[What the exercise asks]:
Reproduce nothing but the lines from the start of the material through the line that includes "After CC formation, the", both ends included, and omit every picture.
[Start of section]
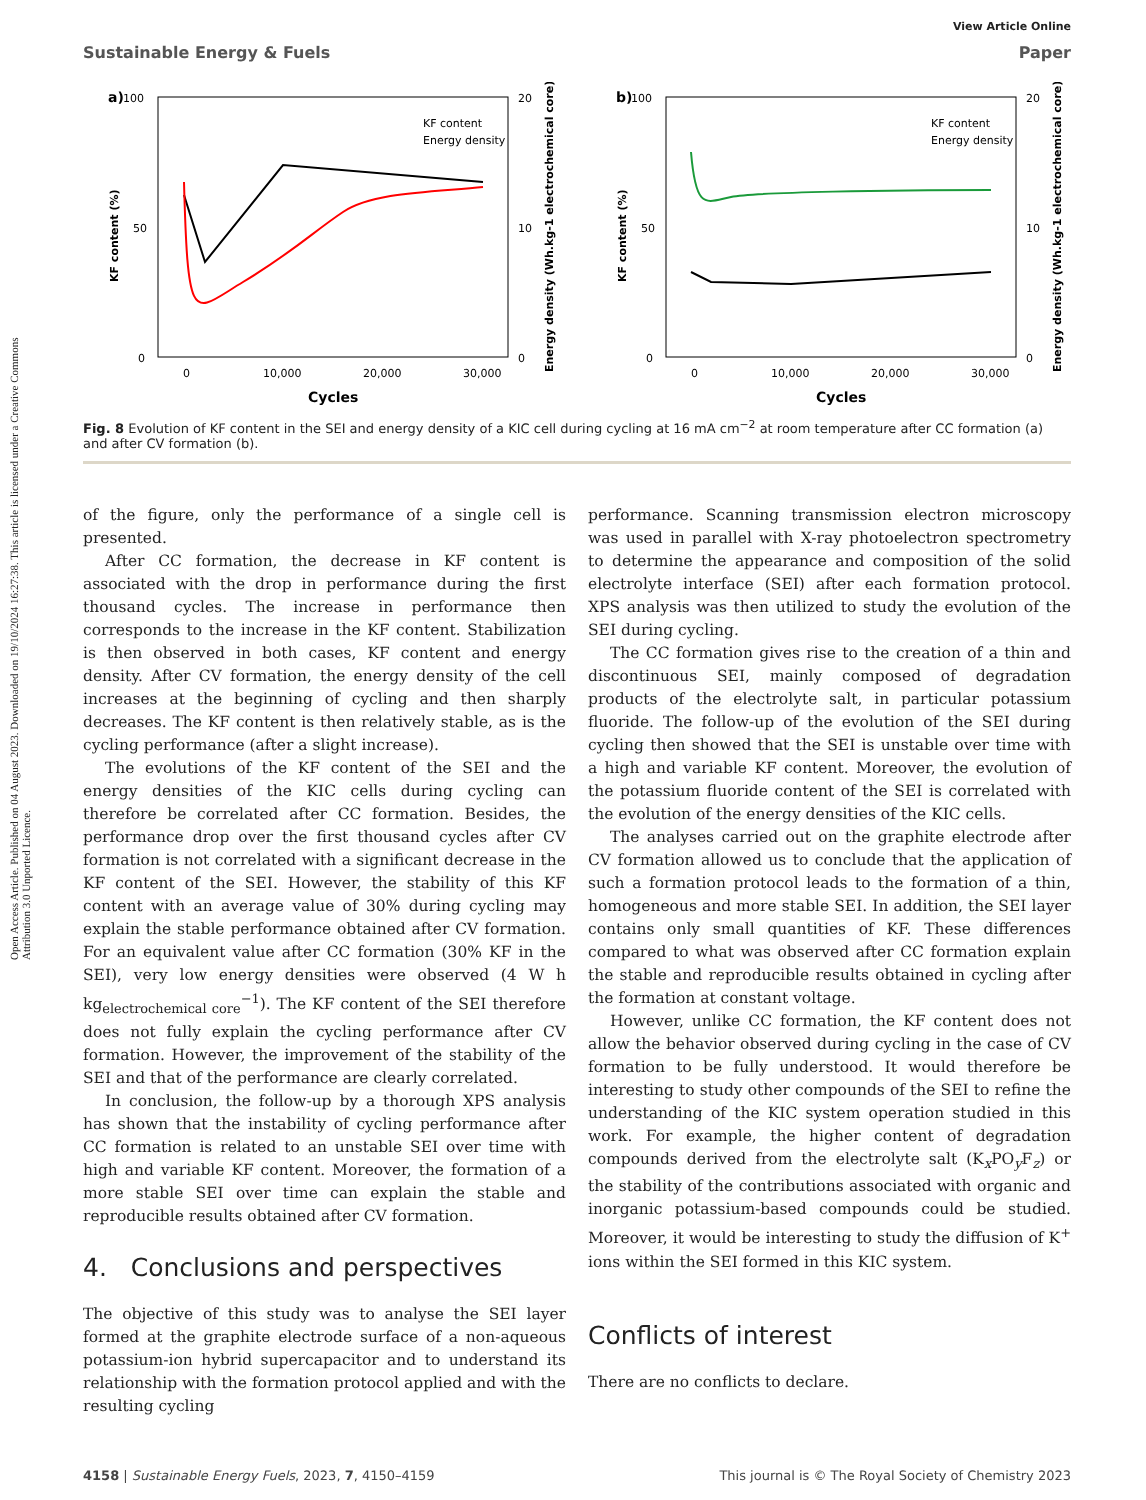Open Access Article. Published on 04 August 2023. Downloaded on 19/10/2024 16:27:38. This article is licensed under a Creative Commons Attribution 3.0 Unported Licence.
Sustainable Energy & Fuels View Article Online
Paper
a)
100
50
0
20
10
0
0
10,000
20,000
30,000
Cycles
KF content (%)
Energy density (Wh.kg-1 electrochemical core)
KF content
Energy density
b)
100
50
0
20
10
0
0
10,000
20,000
30,000
Cycles
KF content (%)
Energy density (Wh.kg-1 electrochemical core)
KF content
Energy density
Fig. 8 Evolution of KF content in the SEI and energy density of a KIC cell during cycling at 16 mA cm<sup>−2</sup> at room temperature after CC formation (a) and after CV formation (b).
of the figure, only the performance of a single cell is presented.
After CC formation, the decrease in KF content is associated with the drop in performance during the first thousand cycles. The increase in performance then corresponds to the increase in the KF content. Stabilization is then observed in both cases, KF content and energy density. After CV formation, the energy density of the cell increases at the beginning of cycling and then sharply decreases. The KF content is then relatively stable, as is the cycling performance (after a slight increase).
The evolutions of the KF content of the SEI and the energy densities of the KIC cells during cycling can therefore be correlated after CC formation. Besides, the performance drop over the first thousand cycles after CV formation is not correlated with a significant decrease in the KF content of the SEI. However, the stability of this KF content with an average value of 30% during cycling may explain the stable performance obtained after CV formation. For an equivalent value after CC formation (30% KF in the SEI), very low energy densities were observed (4 W h kg<sub>electrochemical core</sub><sup>−1</sup>). The KF content of the SEI therefore does not fully explain the cycling performance after CV formation. However, the improvement of the stability of the SEI and that of the performance are clearly correlated.
In conclusion, the follow-up by a thorough XPS analysis has shown that the instability of cycling performance after CC formation is related to an unstable SEI over time with high and variable KF content. Moreover, the formation of a more stable SEI over time can explain the stable and reproducible results obtained after CV formation.
4. Conclusions and perspectives
The objective of this study was to analyse the SEI layer formed at the graphite electrode surface of a non-aqueous potassium-ion hybrid supercapacitor and to understand its relationship with the formation protocol applied and with the resulting cycling
performance. Scanning transmission electron microscopy was used in parallel with X-ray photoelectron spectrometry to determine the appearance and composition of the solid electrolyte interface (SEI) after each formation protocol. XPS analysis was then utilized to study the evolution of the SEI during cycling.
The CC formation gives rise to the creation of a thin and discontinuous SEI, mainly composed of degradation products of the electrolyte salt, in particular potassium fluoride. The follow-up of the evolution of the SEI during cycling then showed that the SEI is unstable over time with a high and variable KF content. Moreover, the evolution of the potassium fluoride content of the SEI is correlated with the evolution of the energy densities of the KIC cells.
The analyses carried out on the graphite electrode after CV formation allowed us to conclude that the application of such a formation protocol leads to the formation of a thin, homogeneous and more stable SEI. In addition, the SEI layer contains only small quantities of KF. These differences compared to what was observed after CC formation explain the stable and reproducible results obtained in cycling after the formation at constant voltage.
However, unlike CC formation, the KF content does not allow the behavior observed during cycling in the case of CV formation to be fully understood. It would therefore be interesting to study other compounds of the SEI to refine the understanding of the KIC system operation studied in this work. For example, the higher content of degradation compounds derived from the electrolyte salt (K<sub>x</sub>PO<sub>y</sub>F<sub>z</sub>) or the stability of the contributions associated with organic and inorganic potassium-based compounds could be studied. Moreover, it would be interesting to study the diffusion of K<sup>+</sup> ions within the SEI formed in this KIC system.
Conflicts of interest
There are no conflicts to declare.
4158 | Sustainable Energy Fuels, 2023, 7, 4150–4159 This journal is © The Royal Society of Chemistry 2023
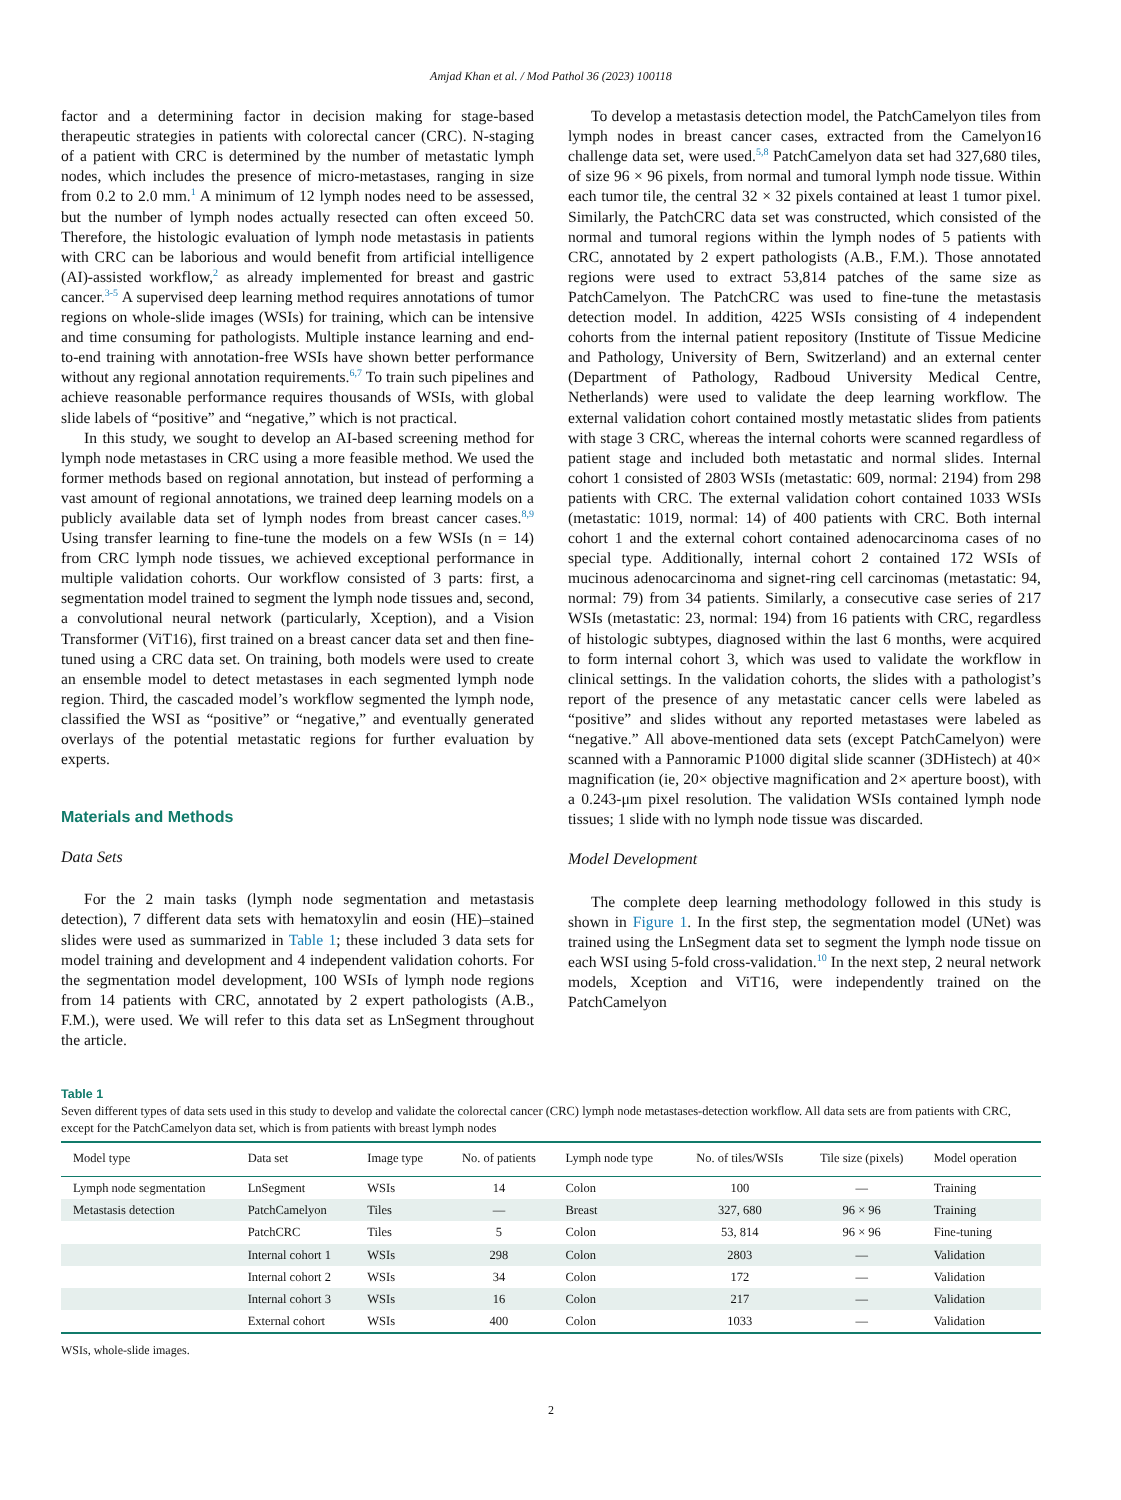Amjad Khan et al. / Mod Pathol 36 (2023) 100118
factor and a determining factor in decision making for stage-based therapeutic strategies in patients with colorectal cancer (CRC). N-staging of a patient with CRC is determined by the number of metastatic lymph nodes, which includes the presence of micro-metastases, ranging in size from 0.2 to 2.0 mm.<sup>1</sup> A minimum of 12 lymph nodes need to be assessed, but the number of lymph nodes actually resected can often exceed 50. Therefore, the histologic evaluation of lymph node metastasis in patients with CRC can be laborious and would benefit from artificial intelligence (AI)-assisted workflow,<sup>2</sup> as already implemented for breast and gastric cancer.<sup>3-5</sup> A supervised deep learning method requires annotations of tumor regions on whole-slide images (WSIs) for training, which can be intensive and time consuming for pathologists. Multiple instance learning and end-to-end training with annotation-free WSIs have shown better performance without any regional annotation requirements.<sup>6,7</sup> To train such pipelines and achieve reasonable performance requires thousands of WSIs, with global slide labels of “positive” and “negative,” which is not practical.
In this study, we sought to develop an AI-based screening method for lymph node metastases in CRC using a more feasible method. We used the former methods based on regional annotation, but instead of performing a vast amount of regional annotations, we trained deep learning models on a publicly available data set of lymph nodes from breast cancer cases.<sup>8,9</sup> Using transfer learning to fine-tune the models on a few WSIs (n = 14) from CRC lymph node tissues, we achieved exceptional performance in multiple validation cohorts. Our workflow consisted of 3 parts: first, a segmentation model trained to segment the lymph node tissues and, second, a convolutional neural network (particularly, Xception), and a Vision Transformer (ViT16), first trained on a breast cancer data set and then fine-tuned using a CRC data set. On training, both models were used to create an ensemble model to detect metastases in each segmented lymph node region. Third, the cascaded model’s workflow segmented the lymph node, classified the WSI as “positive” or “negative,” and eventually generated overlays of the potential metastatic regions for further evaluation by experts.
Materials and Methods
Data Sets
For the 2 main tasks (lymph node segmentation and metastasis detection), 7 different data sets with hematoxylin and eosin (HE)–stained slides were used as summarized in Table 1; these included 3 data sets for model training and development and 4 independent validation cohorts. For the segmentation model development, 100 WSIs of lymph node regions from 14 patients with CRC, annotated by 2 expert pathologists (A.B., F.M.), were used. We will refer to this data set as LnSegment throughout the article.
To develop a metastasis detection model, the PatchCamelyon tiles from lymph nodes in breast cancer cases, extracted from the Camelyon16 challenge data set, were used.<sup>5,8</sup> PatchCamelyon data set had 327,680 tiles, of size 96 × 96 pixels, from normal and tumoral lymph node tissue. Within each tumor tile, the central 32 × 32 pixels contained at least 1 tumor pixel. Similarly, the PatchCRC data set was constructed, which consisted of the normal and tumoral regions within the lymph nodes of 5 patients with CRC, annotated by 2 expert pathologists (A.B., F.M.). Those annotated regions were used to extract 53,814 patches of the same size as PatchCamelyon. The PatchCRC was used to fine-tune the metastasis detection model. In addition, 4225 WSIs consisting of 4 independent cohorts from the internal patient repository (Institute of Tissue Medicine and Pathology, University of Bern, Switzerland) and an external center (Department of Pathology, Radboud University Medical Centre, Netherlands) were used to validate the deep learning workflow. The external validation cohort contained mostly metastatic slides from patients with stage 3 CRC, whereas the internal cohorts were scanned regardless of patient stage and included both metastatic and normal slides. Internal cohort 1 consisted of 2803 WSIs (metastatic: 609, normal: 2194) from 298 patients with CRC. The external validation cohort contained 1033 WSIs (metastatic: 1019, normal: 14) of 400 patients with CRC. Both internal cohort 1 and the external cohort contained adenocarcinoma cases of no special type. Additionally, internal cohort 2 contained 172 WSIs of mucinous adenocarcinoma and signet-ring cell carcinomas (metastatic: 94, normal: 79) from 34 patients. Similarly, a consecutive case series of 217 WSIs (metastatic: 23, normal: 194) from 16 patients with CRC, regardless of histologic subtypes, diagnosed within the last 6 months, were acquired to form internal cohort 3, which was used to validate the workflow in clinical settings. In the validation cohorts, the slides with a pathologist’s report of the presence of any metastatic cancer cells were labeled as “positive” and slides without any reported metastases were labeled as “negative.” All above-mentioned data sets (except PatchCamelyon) were scanned with a Pannoramic P1000 digital slide scanner (3DHistech) at 40× magnification (ie, 20× objective magnification and 2× aperture boost), with a 0.243-μm pixel resolution. The validation WSIs contained lymph node tissues; 1 slide with no lymph node tissue was discarded.
Model Development
The complete deep learning methodology followed in this study is shown in Figure 1. In the first step, the segmentation model (UNet) was trained using the LnSegment data set to segment the lymph node tissue on each WSI using 5-fold cross-validation.<sup>10</sup> In the next step, 2 neural network models, Xception and ViT16, were independently trained on the PatchCamelyon
Table 1
Seven different types of data sets used in this study to develop and validate the colorectal cancer (CRC) lymph node metastases-detection workflow. All data sets are from patients with CRC, except for the PatchCamelyon data set, which is from patients with breast lymph nodes
| Model type | Data set | Image type | No. of patients | Lymph node type | No. of tiles/WSIs | Tile size (pixels) | Model operation |
| --- | --- | --- | --- | --- | --- | --- | --- |
| Lymph node segmentation | LnSegment | WSIs | 14 | Colon | 100 | — | Training |
| Metastasis detection | PatchCamelyon | Tiles | — | Breast | 327, 680 | 96 × 96 | Training |
| | PatchCRC | Tiles | 5 | Colon | 53, 814 | 96 × 96 | Fine-tuning |
| | Internal cohort 1 | WSIs | 298 | Colon | 2803 | — | Validation |
| | Internal cohort 2 | WSIs | 34 | Colon | 172 | — | Validation |
| | Internal cohort 3 | WSIs | 16 | Colon | 217 | — | Validation |
| | External cohort | WSIs | 400 | Colon | 1033 | — | Validation |
WSIs, whole-slide images.
2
[End of section]
[Result for this exercise]:
Open Access Article. Published on 04 August 2023. Downloaded on 19/10/2024 16:27:38. This article is licensed under a Creative Commons Attribution 3.0 Unported Licence.
Sustainable Energy & Fuels View Article Online
Paper
a)
100
50
0
20
10
0
0
10,000
20,000
30,000
Cycles
KF content (%)
Energy density (Wh.kg-1 electrochemical core)
KF content
Energy density
b)
100
50
0
20
10
0
0
10,000
20,000
30,000
Cycles
KF content (%)
Energy density (Wh.kg-1 electrochemical core)
KF content
Energy density
Fig. 8 Evolution of KF content in the SEI and energy density of a KIC cell during cycling at 16 mA cm<sup>−2</sup> at room temperature after CC formation (a) and after CV formation (b).
of the figure, only the performance of a single cell is presented.
After CC formation, the decrease in KF content is associated with the drop in performance during the first thousand cycles. The increase in performance then corresponds to the increase in the KF content. Stabilization is then observed in both cases, KF content and energy density. After CV formation, the energy density of the cell increases at the beginning of cycling and then sharply decreases. The KF content is then relatively stable, as is the cycling performance (after a slight increase).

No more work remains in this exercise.